16.02.2018

Zuverdienst – Das müssen Sie wissen

Zuverdienst – das klingt nach leicht verdientem Extrageld. Aber nicht immer ist der Nebenjob kompatibel mit dem Haupterwerb. Gerne erläutern wir Ihnen, was Sie wissen sollten.

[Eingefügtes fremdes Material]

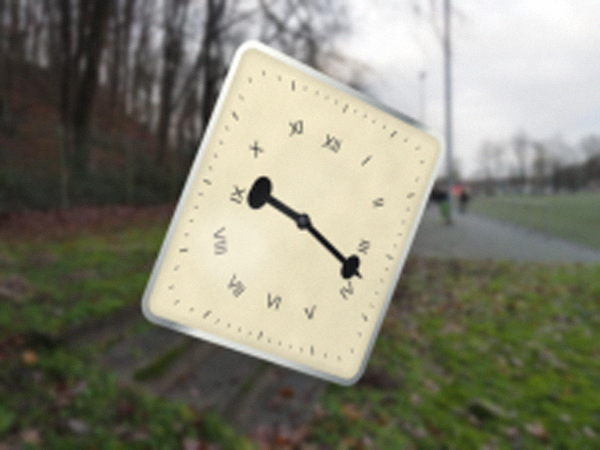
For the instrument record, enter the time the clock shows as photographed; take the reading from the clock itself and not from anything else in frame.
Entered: 9:18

Wenn ein Angestellter neben seinem Haupteinkommen ein weiteres Einkommen erwirtschaftet, handelt es sich grundsätzlich um einen Zuverdienst. Dieses kann durch einen Mini-Job der Fall sein, durch eine kurzfristige Beschäftigung oder durch einen Teilzeitjob.

Folgendes sollten Sie beachten, wenn Sie einer solchen Tätigkeit neben Ihrem Hauptberuf nachgehen:

  1. Die Nebentätigkeit darf sich nicht negativ auf die Haupttätigkeit auswirken, z.B. wenn es hierbei ein erhöhtes Verletzungsrisiko gibt oder wenn Sie Ihre Nebentätigkeit bei der Konkurrenz verrichten.

  2. Je nach Arbeitsvertrag kann eine Klausel enthalten sein, dass der Arbeitgeber mit einer zusätzlichen Arbeitsaufnahme einverstanden sein muss.

  3. Arbeitnehmer mit einer sozialversicherungspflichtigen Beschäftigung dürfen normalerweise bis zu 450 Euro im Monat dazuverdienen. Die Summe ist steuerfrei und kann in einzelnen Monaten aufgrund unvorhergesehener Ereignisse geringfügig überschritten werden. Bis zum Ende des Jahres dürfen aber nicht mehr als 5400 Euro zusammenkommen.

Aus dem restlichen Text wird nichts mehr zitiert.